Greater Boston’s biotech industry shifting gears

Greater Boston’s biotech industry shifting gears

2023-03-15T10:45:42-04:00March 15th, 2023|Boston, Life Sciences, Technology & Innovation|

Writer: Esteban Pages

3 min read March 2023 — The Inflation Reduction Act (IRA), signed into law in August 2022, is poised to fundamentally change how biotech firms research and develop their drugs and build their business models around them. From enabling Medicare to changes in price negotiations for small-molecule drugs that would disincentivize investors, the biotech industry is pushing back on regulatory changes while adapting to a new reality.

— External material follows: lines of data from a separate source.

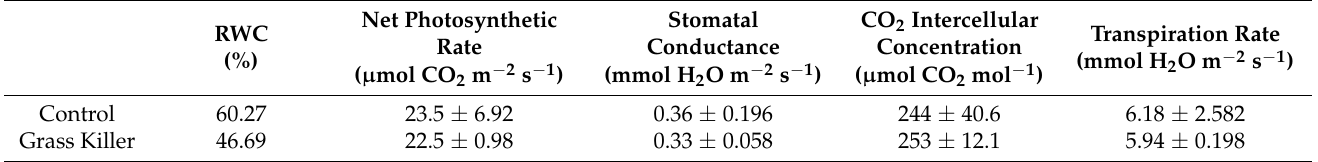
Table 4. Plant water status and diurnal leaf gas exchange registered at the beginning of August 2020 (48 days after the weed control treatment in the June test).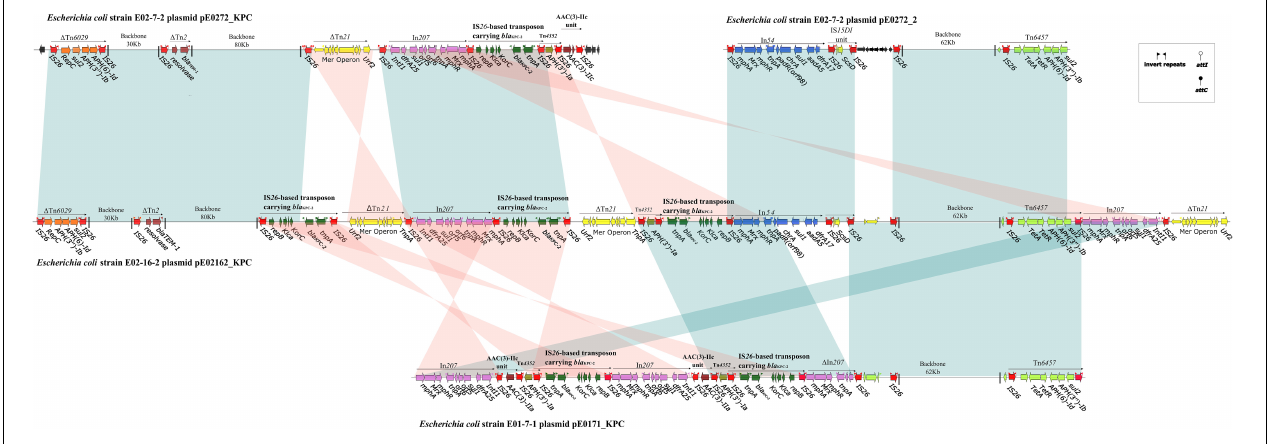
FIGURE 3 | Linear comparison of sequenced plasmids. Genes are denoted by arrows and are colored based on the gene function classification. Shaded regions denote regions of homology ( > 99% nucleotide similarity). The backbone sequence is denoted by a shortened black line, not to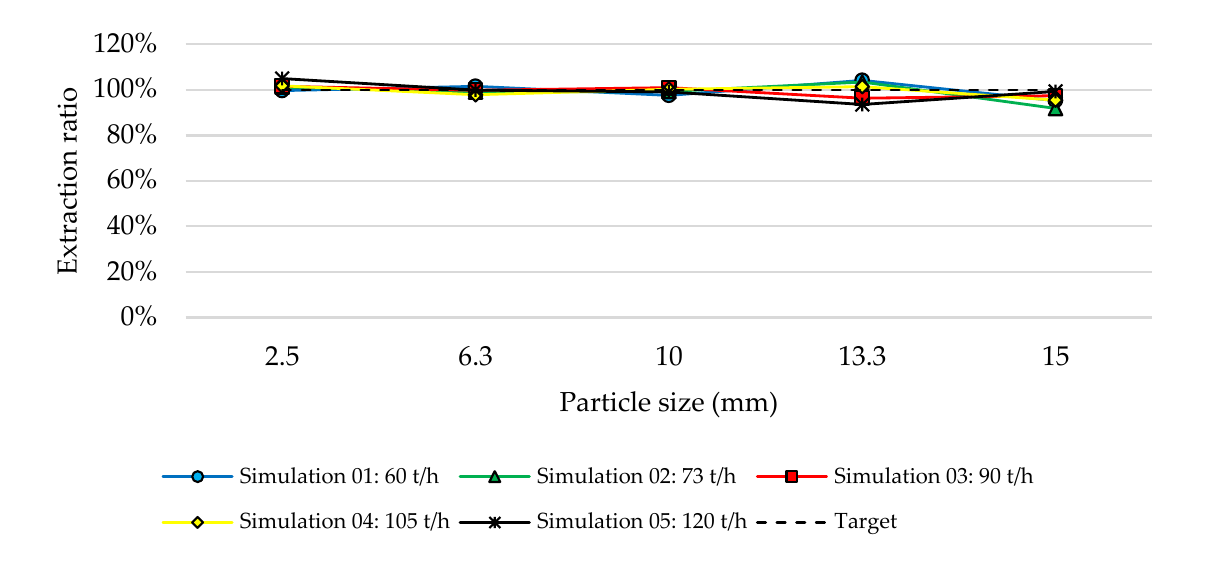
Figure 13. Extraction in cross-stream cutter as function of cutter velocity.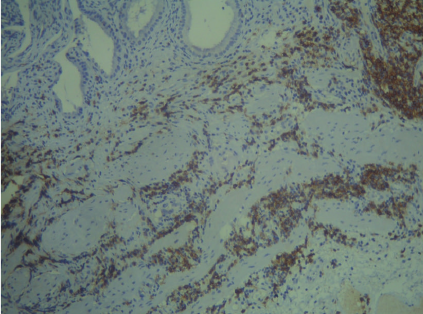
Figure 1: Hematoxylin-eosin stain ( ×400 ) showing small lympho- cytes with round nuclei, small nucleoli, and scant cytoplasm.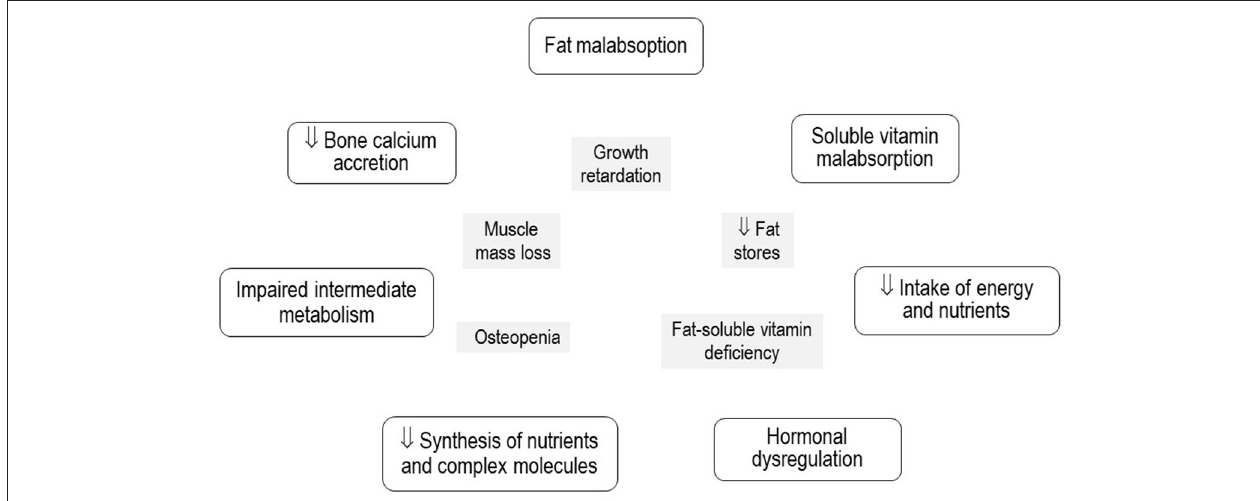
FIGURE 1 | Pathophysiological mechanisms of secondary malnutrition and its expression in growth, body composition, and nutritional status of micronutrients in infants with chronic cholestatic liver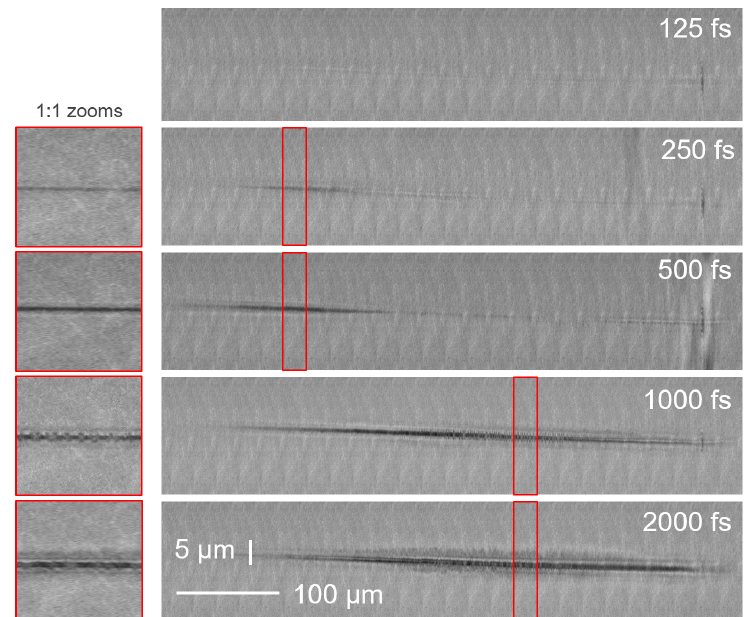
Figure 3. Microscope images of damages produced in fused silica glass for several pulse durations, for same beam position inside sample and for a constant single shot energy of 52 µ J. Please note image aspect ratios (left insets show 1:1 zooms of panels to their right). Beam propagates from left to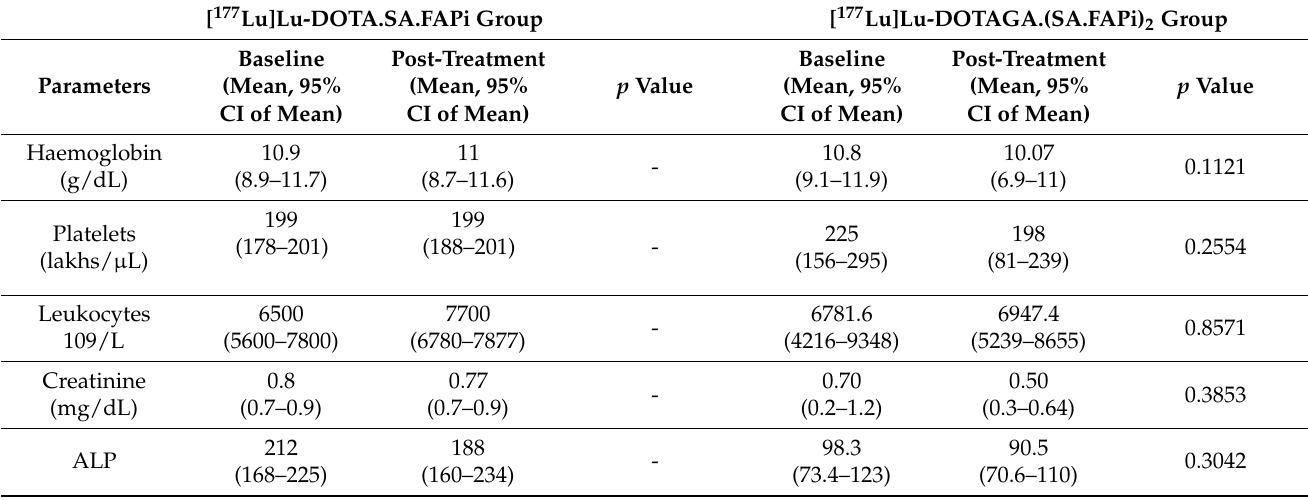
Table 3. Comparison of hematological, renal, and liver function parameters pre- and at median of 6 months post-treatment. [ 177 Lu]Lu-DOTA.SA.FAPi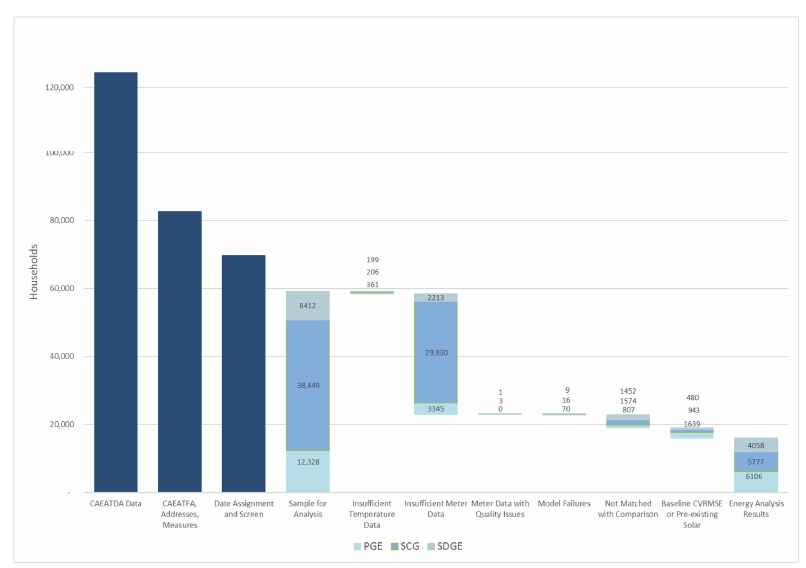
Figure A2. Gas sample attrition.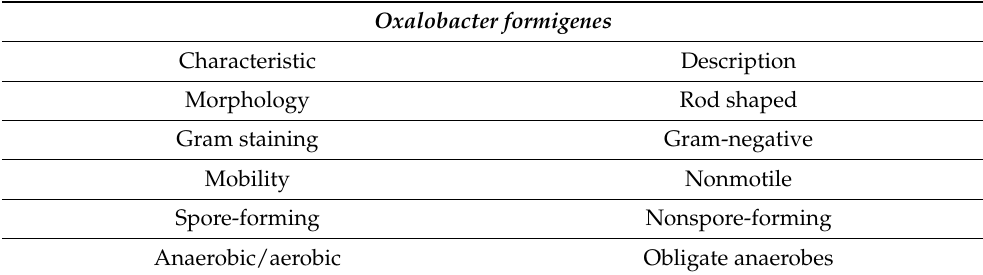
Table 2. Characteristics of Oxalobacter formigenes .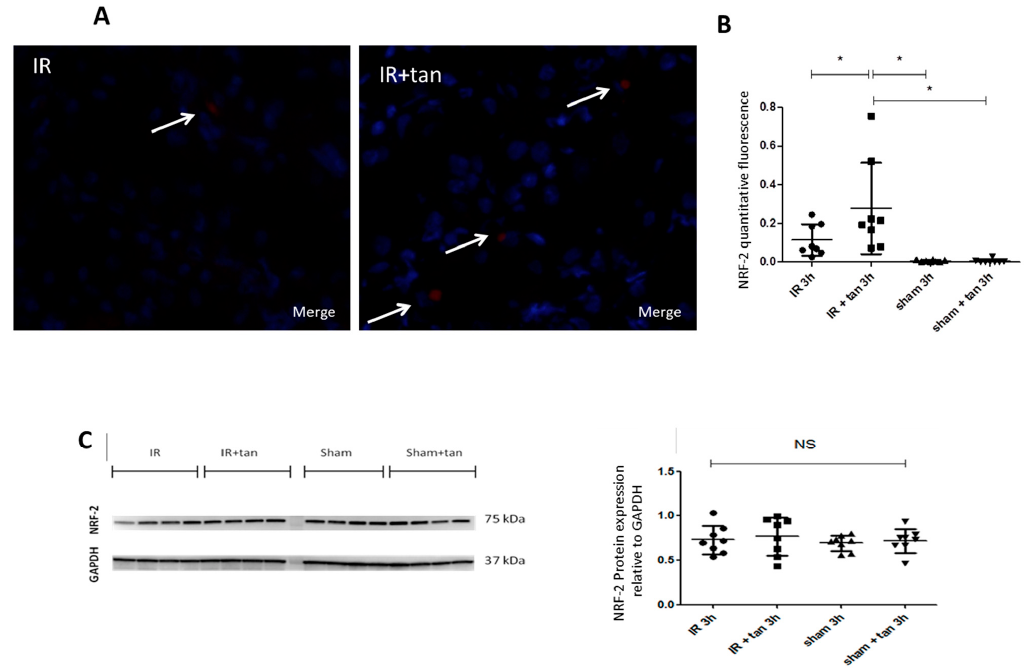
Figure 7. Tannic acid induced Nuclear Factor erythroid-2-Related factor 2 (NRF2) expression in kidneys. Protein expression of NRF2 determined by immunostaining (40X; A – B ) or by western blot ( C ). Quantification of fluorescence intensity for NRF2 immunostaining ( B ). n = 8, values are mean ± SD, * p < 0,05.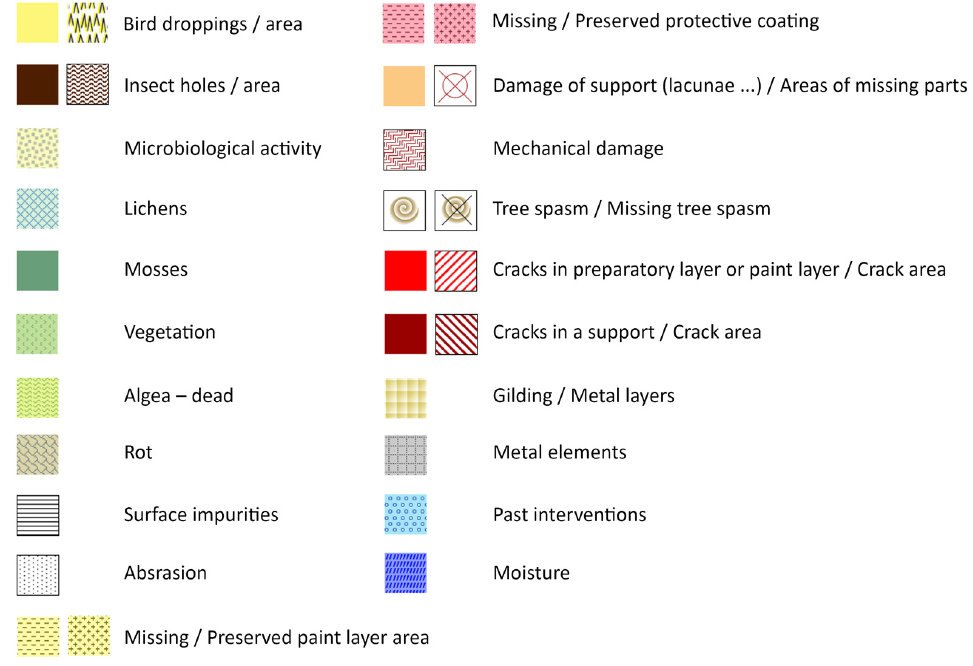
Figure 3. Legend of patterns representing different types of damage and other conditions (authors: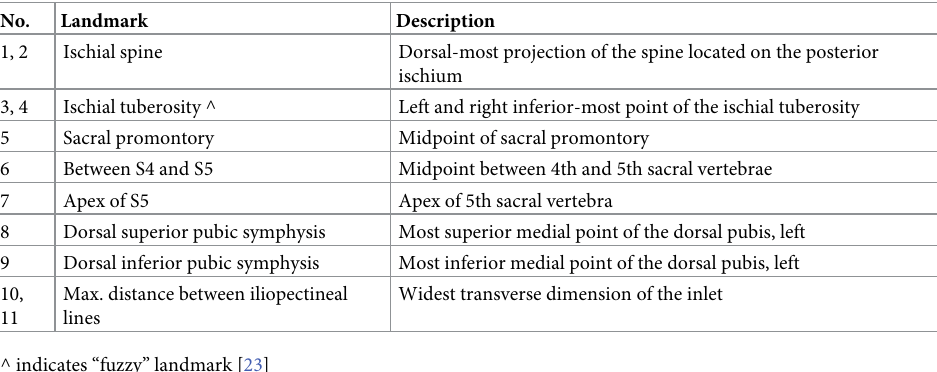
Table 2. Landmark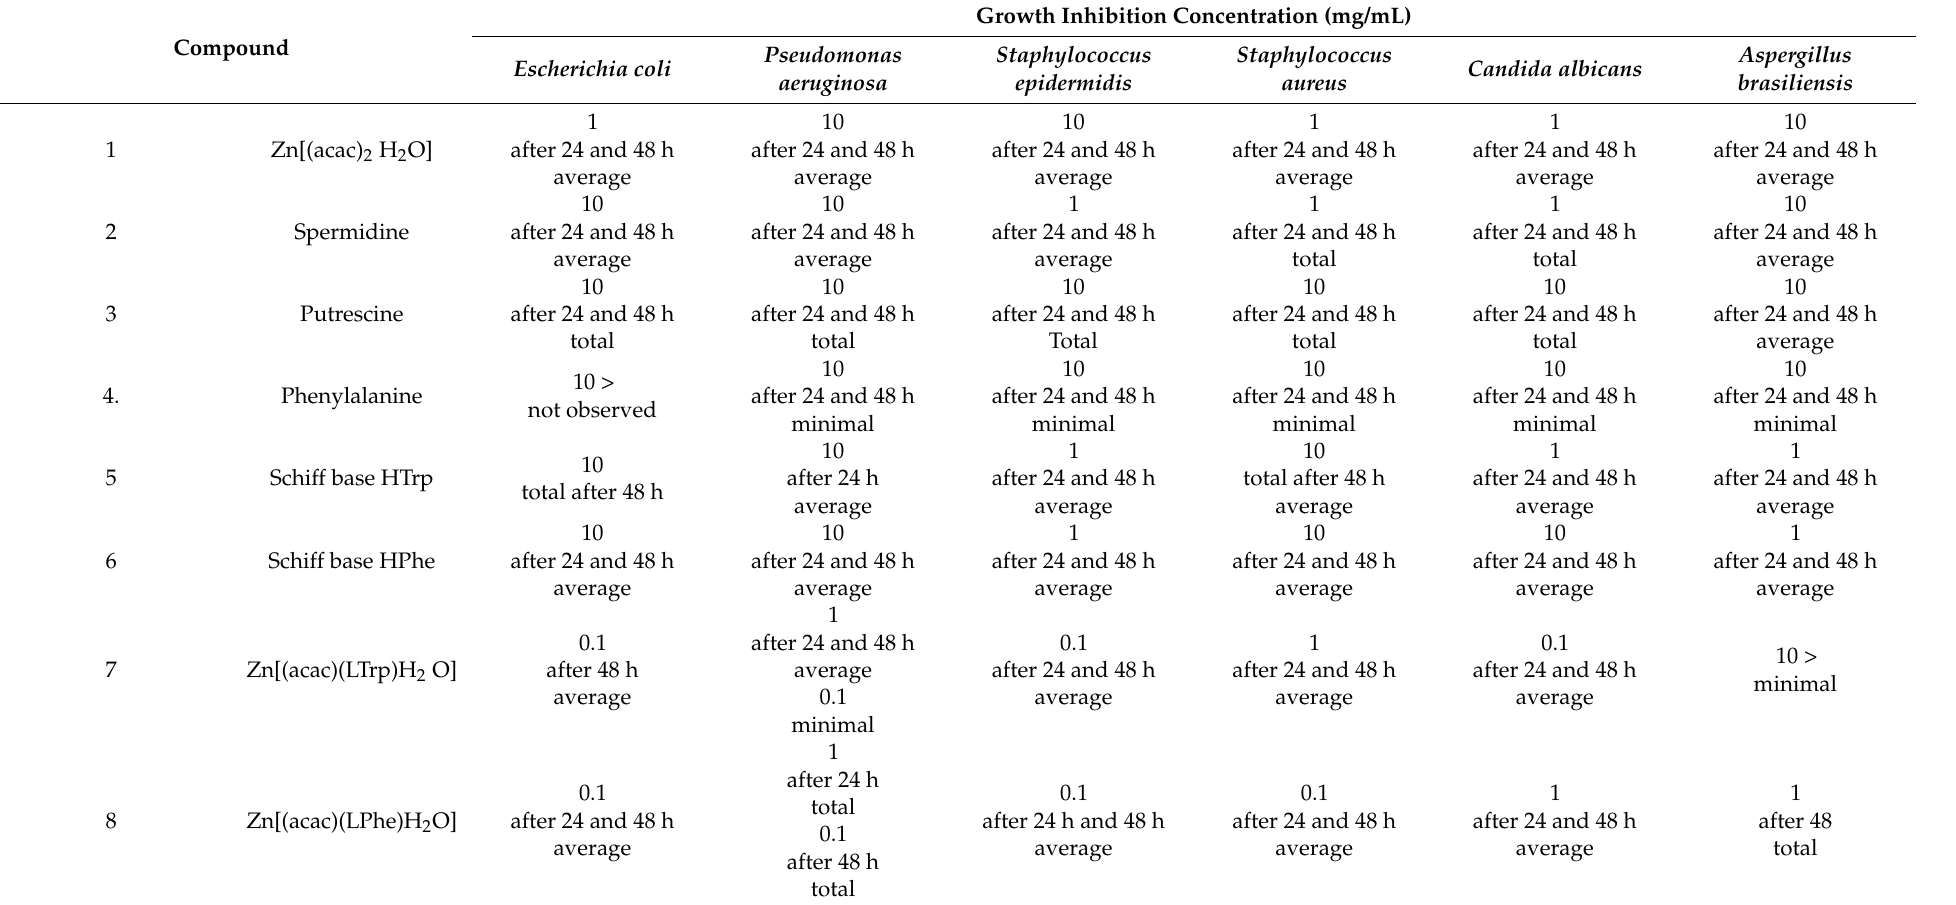
Table 1. Screening of the effect of the present selected compounds on the inhibition of the growth of bacterial and fungal strains (own research results). Approximate values of the minimum inhibitory concentration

According to trade association Massachusetts Biotechnology Council (MassBio), the life sciences industry employed 106,704 professionals statewide in 2022, with an average annual wage of $201,549 for a total $21.5 billion in total Massachusetts-based wages. The Bay State remained the top National Institutes of Health-funded (NIH) state per capita, with $3.3 billion constituting over 9% of all NIH funding, while the drug pipelines of Massachusetts-based companies made up 15.6% of the U.S. pipeline and 7.2% of the global pipeline.

With such figures, the early- and long-term implications of the IRA within Greater Boston’s biotech ecosystem have become a key focus area. One of the notable provisions is the nine-year versus 13-year window between small-molecule drugs and biologics that will make the latter more attractive to develop. Although biologics are more cost-intensive to produce, biotech firms would potentially have to find workarounds in the reduced timeframe enacted by the law. One such alternative is going after larger patient populations from the outset of the drug development process to maximize revenue as soon as FDA approval hits. This would push experimental drug programs one or two years further down the timeline or developing several drugs at once.

IRA-related biotech concerns have been top of mind, as shown by a July 2022 letter signed by a group of biopharmaceutical and healthcare venture capital firms warning that a federal drug-pricing bill could potentially dampen investments in at least 81 Massachusetts-developed drugs and put as much as 800,000 industry jobs at risk. The group subsequently advised raising the timeframe for small-molecule drugs to 13 years to match that of biologics.

“We work proactively on a state level to make sure we’re maintaining an environment where innovation can continue to thrive. We’re also doing that on a federal level specific to our Massachusetts delegation. There are really challenging headwinds with the Inflation Reduction Act and the impact that will have on our industry. It’s important that we advocate for good policy. We’re also actively working to educate our membership on the implications of what some of this proposed bad legislation can mean for future innovation,” said Kendalle O’Connell, CEO and president of MassBio, in an interview with Invest:.

The law adds another layer of complexity for biopharma’s challenging year amid acquisitions, funding, public offerings and dipping stock prices that are of particular concern for small firms. Biotech stocks fell 26% during 2022 and are down 48% since their all-time high in February 2021. With the current stock market landscape, biotech startups are holding off from going public, Boston Globe reports.

In the long term, however, industry leaders expect the biopharma mecca to come out stronger. Greater Boston continues performing well as the region raised $8.72 billion in venture capital funding in 2022 alone, the second-highest year on record, despite a 36% decrease from 2021. The landscape also opens the door to greater collaboration and partnerships between large and small firms as the former aim to invest in new science while avoiding acquisition risks if the research from the latter ultimately fails.

According to biopharma media outlet BioPharma Dive, early-stage investors remain bullish on certain types of small molecules, such as covalent drugs. By 2028, according to Mubadala Head of U.S. Ventures Alaa Halawa, patent expiry will push several blockbuster drugs off patent, raising the question of how big pharma will fill that pipeline. Moreover, the IRA has the potential for investors and startups to hone in on ways to become best-in-class, avoiding the second- or third-line of treatment category.